Text segment:

Chef's Note: Don't try to make this pesto in a food processor--the processor just throws it around the bowl. A blender does a much better job. Be sure to thin the pesto with some of the hot pasta water before tossing it with pasta.

Ingredients:

Makes about 3/4 cup, enough for 1 pound of pasta.

2 cups firmly packed fresh basil leaves
1/3 cup olive oil
3 Tbs. pine nuts, toasted
1/2 tsp. minced garlic
Sea salt, preferably gray salt, and freshly ground black pepper
Pinch of powdered ascorbic acid (vitamin C)
1/4 cup freshly grated Parmesan cheese

Directions:

  1. Prepare a bowl of ice water.
  2. Bring a saucepan of water to a boil.

Records supplied:
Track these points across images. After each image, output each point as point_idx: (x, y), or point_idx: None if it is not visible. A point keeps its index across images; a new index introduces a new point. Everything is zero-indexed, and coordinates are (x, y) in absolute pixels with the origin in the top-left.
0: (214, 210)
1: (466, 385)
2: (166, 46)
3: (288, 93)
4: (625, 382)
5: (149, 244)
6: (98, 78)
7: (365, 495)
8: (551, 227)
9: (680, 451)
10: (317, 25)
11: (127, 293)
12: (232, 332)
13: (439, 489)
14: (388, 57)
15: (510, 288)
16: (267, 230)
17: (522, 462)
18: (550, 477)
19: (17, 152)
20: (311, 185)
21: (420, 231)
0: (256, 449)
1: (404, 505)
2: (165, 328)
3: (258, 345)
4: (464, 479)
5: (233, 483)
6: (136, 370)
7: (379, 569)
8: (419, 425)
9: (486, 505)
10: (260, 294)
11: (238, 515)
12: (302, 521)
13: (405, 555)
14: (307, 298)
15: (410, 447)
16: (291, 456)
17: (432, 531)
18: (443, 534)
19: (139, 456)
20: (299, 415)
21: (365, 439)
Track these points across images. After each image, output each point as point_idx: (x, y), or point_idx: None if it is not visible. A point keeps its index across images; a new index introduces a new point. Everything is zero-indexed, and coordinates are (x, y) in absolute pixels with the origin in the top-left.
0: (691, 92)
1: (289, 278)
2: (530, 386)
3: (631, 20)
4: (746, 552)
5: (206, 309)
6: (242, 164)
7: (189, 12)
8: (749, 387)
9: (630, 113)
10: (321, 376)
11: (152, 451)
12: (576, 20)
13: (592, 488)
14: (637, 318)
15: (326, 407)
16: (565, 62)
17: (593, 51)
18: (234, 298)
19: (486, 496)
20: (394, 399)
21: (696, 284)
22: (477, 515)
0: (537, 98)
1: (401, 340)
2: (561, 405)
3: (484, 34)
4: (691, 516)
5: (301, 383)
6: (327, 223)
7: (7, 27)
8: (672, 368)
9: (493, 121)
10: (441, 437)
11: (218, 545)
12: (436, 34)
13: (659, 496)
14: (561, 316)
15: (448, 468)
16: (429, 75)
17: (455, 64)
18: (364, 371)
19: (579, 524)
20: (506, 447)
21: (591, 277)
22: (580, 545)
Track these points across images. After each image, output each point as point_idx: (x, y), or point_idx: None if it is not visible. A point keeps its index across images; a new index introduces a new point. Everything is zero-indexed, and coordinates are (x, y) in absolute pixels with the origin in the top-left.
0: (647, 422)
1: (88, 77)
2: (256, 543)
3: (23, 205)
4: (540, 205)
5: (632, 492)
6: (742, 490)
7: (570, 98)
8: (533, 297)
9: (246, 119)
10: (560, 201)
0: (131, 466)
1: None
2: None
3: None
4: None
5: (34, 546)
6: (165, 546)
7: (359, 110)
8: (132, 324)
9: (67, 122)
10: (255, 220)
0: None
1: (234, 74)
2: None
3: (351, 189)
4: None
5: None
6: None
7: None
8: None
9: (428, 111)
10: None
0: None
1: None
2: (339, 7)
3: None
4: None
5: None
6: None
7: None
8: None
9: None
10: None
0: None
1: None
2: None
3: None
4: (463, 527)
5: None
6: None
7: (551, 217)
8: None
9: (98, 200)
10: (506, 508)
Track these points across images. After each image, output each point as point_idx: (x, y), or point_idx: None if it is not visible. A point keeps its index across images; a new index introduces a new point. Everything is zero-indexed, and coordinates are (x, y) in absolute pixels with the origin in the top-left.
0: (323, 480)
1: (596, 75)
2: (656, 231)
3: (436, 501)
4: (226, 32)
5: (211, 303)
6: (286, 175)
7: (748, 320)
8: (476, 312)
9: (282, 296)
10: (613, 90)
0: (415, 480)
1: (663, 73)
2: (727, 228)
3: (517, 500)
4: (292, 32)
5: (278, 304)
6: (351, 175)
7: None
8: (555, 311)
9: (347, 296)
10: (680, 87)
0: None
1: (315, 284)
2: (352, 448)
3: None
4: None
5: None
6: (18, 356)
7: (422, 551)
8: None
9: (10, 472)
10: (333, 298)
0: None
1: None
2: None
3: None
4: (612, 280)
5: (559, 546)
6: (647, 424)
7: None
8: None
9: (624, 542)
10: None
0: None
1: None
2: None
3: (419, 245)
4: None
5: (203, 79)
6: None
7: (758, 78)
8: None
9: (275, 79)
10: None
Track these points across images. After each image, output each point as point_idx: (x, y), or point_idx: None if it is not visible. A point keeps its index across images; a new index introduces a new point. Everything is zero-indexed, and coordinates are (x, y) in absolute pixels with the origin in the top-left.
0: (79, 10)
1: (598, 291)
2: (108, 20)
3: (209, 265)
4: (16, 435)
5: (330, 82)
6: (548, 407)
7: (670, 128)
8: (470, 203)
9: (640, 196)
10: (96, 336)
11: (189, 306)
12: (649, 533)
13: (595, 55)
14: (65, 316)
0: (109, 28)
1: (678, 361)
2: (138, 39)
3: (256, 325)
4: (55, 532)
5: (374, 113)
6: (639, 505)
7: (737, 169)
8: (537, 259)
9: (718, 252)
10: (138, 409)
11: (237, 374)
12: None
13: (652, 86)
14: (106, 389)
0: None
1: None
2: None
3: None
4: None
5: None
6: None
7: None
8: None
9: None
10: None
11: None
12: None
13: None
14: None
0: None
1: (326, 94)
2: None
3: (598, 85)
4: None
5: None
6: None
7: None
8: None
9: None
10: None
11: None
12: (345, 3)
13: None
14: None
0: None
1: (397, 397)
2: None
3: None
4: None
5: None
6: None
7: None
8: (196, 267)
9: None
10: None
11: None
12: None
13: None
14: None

Tasks to carry out:
• a. Reproduce the rows from their first line through the line holding "18: (443, 534)", inclusive, swapping "point_idx" for "point_index" and leaving everything else unchanged.
• b. Extend the pesto recipe past its last line by writing the directions that come next.
These rows are unrelated to the pesto recipe.

Results:
• a.
Track these points across images. After each image, output each point as point_index: (x, y), or point_index: None if it is not visible. A point keeps its index across images; a new index introduces a new point. Everything is zero-indexed, and coordinates are (x, y) in absolute pixels with the origin in the top-left.
0: (214, 210)
1: (466, 385)
2: (166, 46)
3: (288, 93)
4: (625, 382)
5: (149, 244)
6: (98, 78)
7: (365, 495)
8: (551, 227)
9: (680, 451)
10: (317, 25)
11: (127, 293)
12: (232, 332)
13: (439, 489)
14: (388, 57)
15: (510, 288)
16: (267, 230)
17: (522, 462)
18: (550, 477)
19: (17, 152)
20: (311, 185)
21: (420, 231)
0: (256, 449)
1: (404, 505)
2: (165, 328)
3: (258, 345)
4: (464, 479)
5: (233, 483)
6: (136, 370)
7: (379, 569)
8: (419, 425)
9: (486, 505)
10: (260, 294)
11: (238, 515)
12: (302, 521)
13: (405, 555)
14: (307, 298)
15: (410, 447)
16: (291, 456)
17: (432, 531)
18: (443, 534)

• b.
  3. Put the basil in a sieve and plunge it into the boiling water, pushing the leaves down into the water and stirring them so they blanch evenly.
  4. Blanch for 15 seconds, then plunge the basil into the ice water to cool quickly.
  5. Drain immediately, squeeze the basil dry, and chop it roughly.
  6. In a blender, puree the basil with the oil, pine nuts, garlic, salt, and ascorbic acid. When well blended, add the cheese and whir briefly just to mix.
  7. Transfer to a bowl and adjust the seasoning.